====== Source records ======

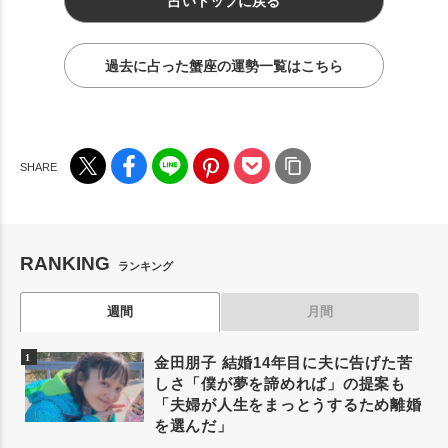
占いトップに戻る
過去に占った蟹座の運勢一覧はこちら
RANKING
ランキング
週間
月間
金田朋子 結婚14年目に夫に告げた苦
しさ「僕が夢を諦めれば」の提案も
「夫婦が人生をまっとうするため離婚
を選んだ」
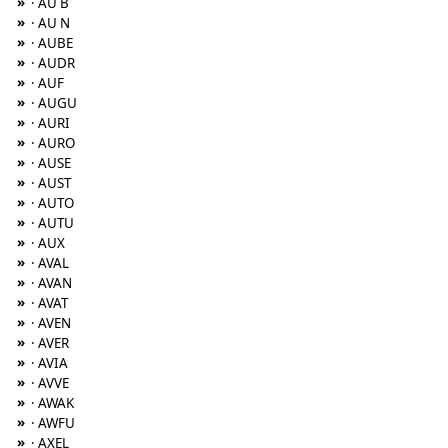
»
· AU B
»
· AU N
»
· AUBE
»
· AUDR
»
· AUF
»
· AUGU
»
· AURI
»
· AURO
»
· AUSE
»
· AUST
»
· AUTO
»
· AUTU
»
· AUX
»
· AVAL
»
· AVAN
»
· AVAT
»
· AVEN
»
· AVER
»
· AVIA
»
· AVVE
»
· AWAK
»
· AWFU
»
· AXEL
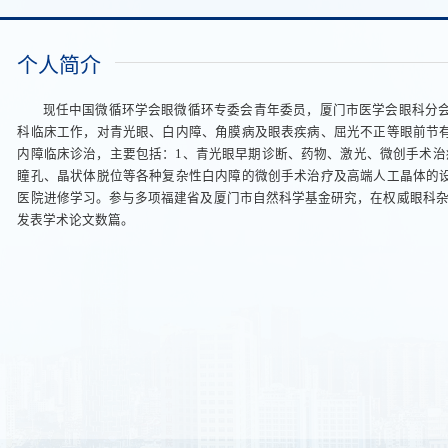
个人简介
现任中国微循环学会眼微循环专委会青年委员，厦门市医学会眼科分会
科临床工作，对青光眼、白内障、角膜病及眼表疾病、屈光不正等眼前节
内障临床诊治，主要包括：1、青光眼早期诊断、药物、激光、微创手术治
瞳孔、晶状体脱位等各种复杂性白内障的微创手术治疗及高端人工晶体的
医院进修学习。参与多项福建省及厦门市自然科学基金研究，在权威眼科杂志包括《Expe
发表学术论文数篇。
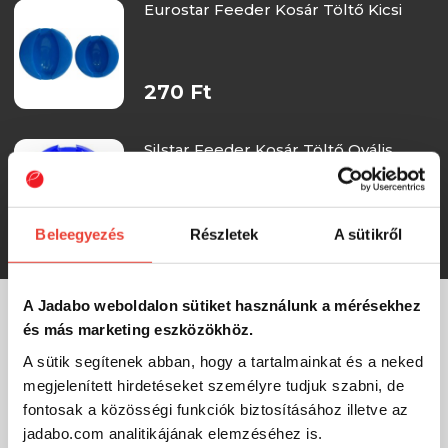
Eurostar Feeder Kosár Töltő Kicsi
270 Ft
Silstar Feeder Kosár Töltő Ovális
195 Ft
Beleegyezés
Részletek
A sütikről
A Jadabo weboldalon sütiket használunk a mérésekhez
és más marketing eszközökhöz.
MÁRKÁINK
A sütik segítenek abban, hogy a tartalmainkat és a neked
megjelenített hirdetéseket személyre tudjuk szabni, de
fontosak a közösségi funkciók biztosításához illetve az
jadabo.com analitikájának elemzéséhez is.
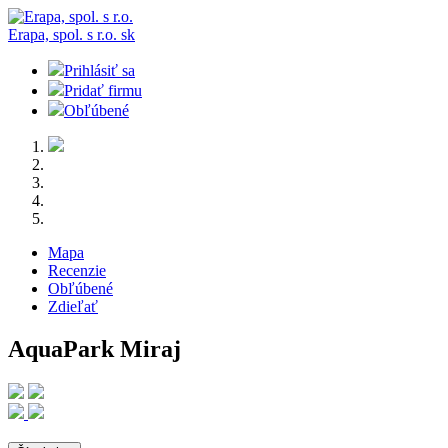
Erapa, spol. s r.o.
sk
Prihlásiť sa
Pridať firmu
Obľúbené
Mapa
Recenzie
Obľúbené
Zdieľať
AquaPark Miraj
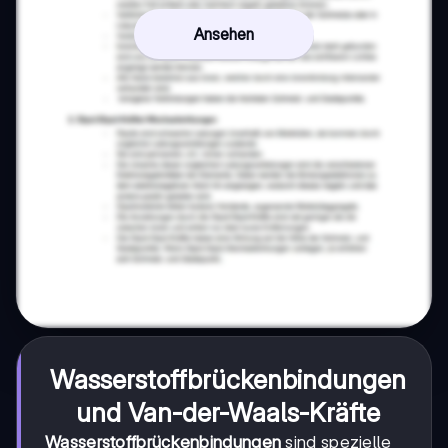
Ansehen
Wasserstoffbrückenbindungen
und Van-der-Waals-Kräfte
Wasserstoffbrückenbindungen
sind spezielle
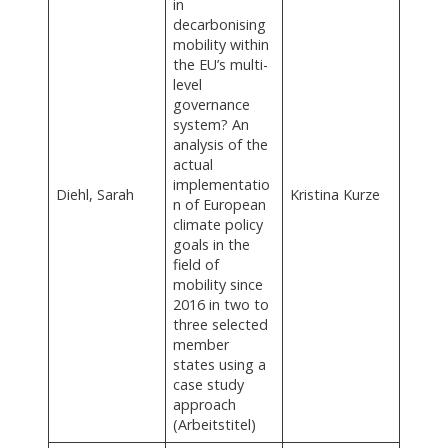
in
decarbonising
mobility within
the EU’s multi-
level
governance
system? An
analysis of the
actual
implementatio
Diehl, Sarah
Kristina Kurze
n of European
climate policy
goals in the
field of
mobility since
2016 in two to
three selected
member
states using a
case study
approach
(Arbeitstitel)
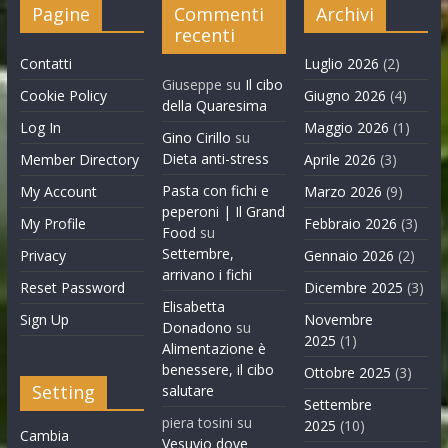
Pagine
Commenti
Archivi
recenti
Contatti
Luglio 2026
(2)
Giuseppe
su
Il cibo
Cookie Policy
Giugno 2026
(4)
della Quaresima
Log In
Maggio 2026
(1)
Gino Cirillo
su
Dieta anti-stress
Member Directory
Aprile 2026
(3)
Pasta con fichi e
My Account
Marzo 2026
(9)
peperoni | Il Grand
My Profile
Febbraio 2026
(3)
Food
su
Settembre,
Privacy
Gennaio 2026
(2)
arrivano i fichi
Reset Password
Dicembre 2025
(3)
Elisabetta
Sign Up
Novembre
Donadono
su
2025
(1)
Alimentazione è
benessere, il cibo
Ottobre 2025
(3)
Setting
salutare
Settembre
piera tosini
su
2025
(10)
Cambia
Vesuvio dove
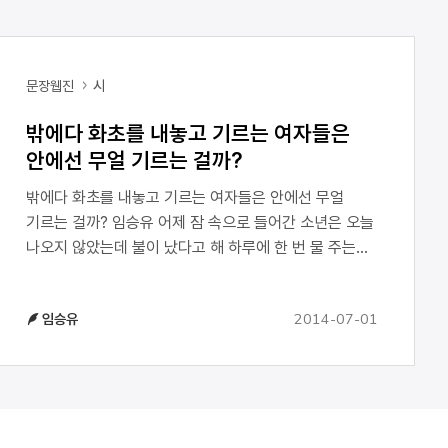
문장웹진
시
밖에다 화초를 내놓고 기르는 여자들은
안에선 무얼 기르는 걸까?
밖에다 화초를 내놓고 기르는 여자들은 안에선 무얼
기르는 걸까? 임승유 어제 잠 속으로 들어간 소년은 오늘
나오지 않았는데 불이 났다고 해 하루에 한 번 물 주는
여자들은 마을을 다 돌면서 하루에 한 번 물을 주고
바람은 언덕은 던져 주고 있다 더 타야 할 것들이
2014-07-01
임승유
있다면서 “나이든 여자가 옆에 있으면 엄마, 나는 엄마가
그립고 무섭고 무조건 미안해요” 애원… 원망… 증오…
소년은 늘어나는 팔다리를 가졌다 달빛은 그렇게
부드럽다는데 밤새 회초리를 맞은 것처럼 따갑고
잘못했어요 잘못했어요 붙들고 매달리며 달의 몸속을
헤집고 들어서면 육신의 발달은 잠 속에서 그늘을 도왔다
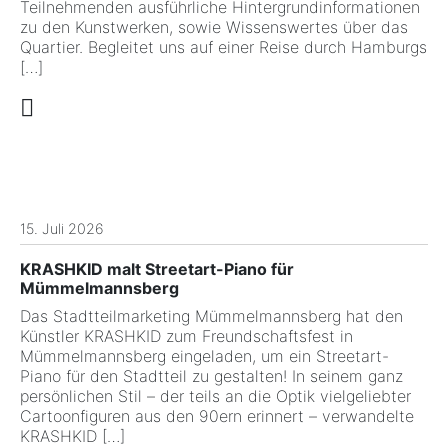
Teilnehmenden ausführliche Hintergrundinformationen
zu den Kunstwerken, sowie Wissenswertes über das
Quartier. Begleitet uns auf einer Reise durch Hamburgs
[…]
15. Juli 2026
KRASHKID malt Streetart-Piano für
Mümmelmannsberg
Das Stadtteilmarketing Mümmelmannsberg hat den
Künstler KRASHKID zum Freundschaftsfest in
Mümmelmannsberg eingeladen, um ein Streetart-
Piano für den Stadtteil zu gestalten! In seinem ganz
persönlichen Stil – der teils an die Optik vielgeliebter
Cartoonfiguren aus den 90ern erinnert – verwandelte
KRASHKID […]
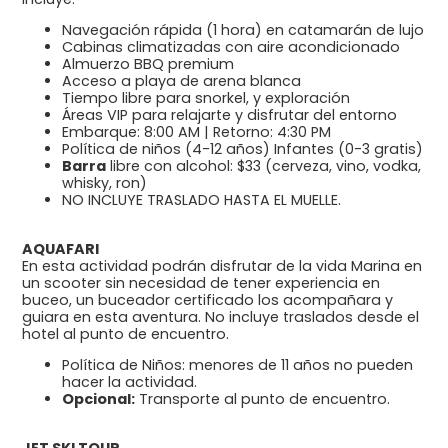
Navegación rápida (1 hora) en catamarán de lujo
Cabinas climatizadas con aire acondicionado
Almuerzo BBQ premium
Acceso a playa de arena blanca
Tiempo libre para snorkel, y exploración
Áreas VIP para relajarte y disfrutar del entorno
Embarque: 8:00 AM | Retorno: 4:30 PM
Política de niños (4-12 años) Infantes (0-3 gratis)
Barra
libre con alcohol: $33 (cerveza, vino, vodka,
whisky, ron)
NO INCLUYE TRASLADO HASTA EL MUELLE.
AQUAFARI
En esta actividad podrán disfrutar de la vida Marina en
un scooter sin necesidad de tener experiencia en
buceo, un buceador certificado los acompañara y
guiara en esta aventura. No incluye traslados desde el
hotel al punto de encuentro.
Política de Niños: menores de 11 años no pueden
hacer la actividad.
Opcional:
Transporte al punto de encuentro.
JET SKI TOUR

======

#### Problem requirements
Write out the text of every row above verbatim, leaving out the pictures.

#### Result of this task
占いトップに戻る
過去に占った蟹座の運勢一覧はこちら
RANKING
ランキング
週間
月間
金田朋子 結婚14年目に夫に告げた苦
しさ「僕が夢を諦めれば」の提案も
「夫婦が人生をまっとうするため離婚
を選んだ」
»
· AU B
»
· AU N
»
· AUBE
»
· AUDR
»
· AUF
»
· AUGU
»
· AURI
»
· AURO
»
· AUSE
»
· AUST
»
· AUTO
»
· AUTU
»
· AUX
»
· AVAL
»
· AVAN
»
· AVAT
»
· AVEN
»
· AVER
»
· AVIA
»
· AVVE
»
· AWAK
»
· AWFU
»
· AXEL
个人简介
现任中国微循环学会眼微循环专委会青年委员，厦门市医学会眼科分会
科临床工作，对青光眼、白内障、角膜病及眼表疾病、屈光不正等眼前节
内障临床诊治，主要包括：1、青光眼早期诊断、药物、激光、微创手术治
瞳孔、晶状体脱位等各种复杂性白内障的微创手术治疗及高端人工晶体的
医院进修学习。参与多项福建省及厦门市自然科学基金研究，在权威眼科杂志包括《Expe
发表学术论文数篇。
Eurostar Feeder Kosár Töltő Kicsi
270 Ft
Silstar Feeder Kosár Töltő Ovális
195 Ft
Beleegyezés
Részletek
A sütikről
A Jadabo weboldalon sütiket használunk a mérésekhez
és más marketing eszközökhöz.
MÁRKÁINK
A sütik segítenek abban, hogy a tartalmainkat és a neked
megjelenített hirdetéseket személyre tudjuk szabni, de
fontosak a közösségi funkciók biztosításához illetve az
jadabo.com analitikájának elemzéséhez is.
Erapa, spol. s r.o.
sk
Prihlásiť sa
Pridať firmu
Obľúbené
Mapa
Recenzie
Obľúbené
Zdieľať
AquaPark Miraj
Ansehen
Wasserstoffbrückenbindungen
und Van-der-Waals-Kräfte
Wasserstoffbrückenbindungen
sind spezielle
in
decarbonising
mobility within
the EU’s multi-
level
governance
system? An
analysis of the
actual
implementatio
Diehl, Sarah
Kristina Kurze
n of European
climate policy
goals in the
field of
mobility since
2016 in two to
three selected
member
states using a
case study
approach
(Arbeitstitel)
Pagine
Commenti
Archivi
recenti
Contatti
Luglio 2026
(2)
Giuseppe
su
Il cibo
Cookie Policy
Giugno 2026
(4)
della Quaresima
Log In
Maggio 2026
(1)
Gino Cirillo
su
Dieta anti-stress
Member Directory
Aprile 2026
(3)
Pasta con fichi e
My Account
Marzo 2026
(9)
peperoni | Il Grand
My Profile
Febbraio 2026
(3)
Food
su
Settembre,
Privacy
Gennaio 2026
(2)
arrivano i fichi
Reset Password
Dicembre 2025
(3)
Elisabetta
Sign Up
Novembre
Donadono
su
2025
(1)
Alimentazione è
benessere, il cibo
Ottobre 2025
(3)
Setting
salutare
Settembre
piera tosini
su
2025
(10)
Cambia
Vesuvio dove
문장웹진
시
밖에다 화초를 내놓고 기르는 여자들은
안에선 무얼 기르는 걸까?
밖에다 화초를 내놓고 기르는 여자들은 안에선 무얼
기르는 걸까? 임승유 어제 잠 속으로 들어간 소년은 오늘
나오지 않았는데 불이 났다고 해 하루에 한 번 물 주는
여자들은 마을을 다 돌면서 하루에 한 번 물을 주고
바람은 언덕은 던져 주고 있다 더 타야 할 것들이
2014-07-01
임승유
있다면서 “나이든 여자가 옆에 있으면 엄마, 나는 엄마가
그립고 무섭고 무조건 미안해요” 애원… 원망… 증오…
소년은 늘어나는 팔다리를 가졌다 달빛은 그렇게
부드럽다는데 밤새 회초리를 맞은 것처럼 따갑고
잘못했어요 잘못했어요 붙들고 매달리며 달의 몸속을
헤집고 들어서면 육신의 발달은 잠 속에서 그늘을 도왔다
Teilnehmenden ausführliche Hintergrundinformationen
zu den Kunstwerken, sowie Wissenswertes über das
Quartier. Begleitet uns auf einer Reise durch Hamburgs
[…]
15. Juli 2026
KRASHKID malt Streetart-Piano für
Mümmelmannsberg
Das Stadtteilmarketing Mümmelmannsberg hat den
Künstler KRASHKID zum Freundschaftsfest in
Mümmelmannsberg eingeladen, um ein Streetart-
Piano für den Stadtteil zu gestalten! In seinem ganz
persönlichen Stil – der teils an die Optik vielgeliebter
Cartoonfiguren aus den 90ern erinnert – verwandelte
KRASHKID […]
Navegación rápida (1 hora) en catamarán de lujo
Cabinas climatizadas con aire acondicionado
Almuerzo BBQ premium
Acceso a playa de arena blanca
Tiempo libre para snorkel, y exploración
Áreas VIP para relajarte y disfrutar del entorno
Embarque: 8:00 AM | Retorno: 4:30 PM
Política de niños (4-12 años) Infantes (0-3 gratis)
Barra
libre con alcohol: $33 (cerveza, vino, vodka,
whisky, ron)
NO INCLUYE TRASLADO HASTA EL MUELLE.
AQUAFARI
En esta actividad podrán disfrutar de la vida Marina en
un scooter sin necesidad de tener experiencia en
buceo, un buceador certificado los acompañara y
guiara en esta aventura. No incluye traslados desde el
hotel al punto de encuentro.
Política de Niños: menores de 11 años no pueden
hacer la actividad.
Opcional:
Transporte al punto de encuentro.
JET SKI TOUR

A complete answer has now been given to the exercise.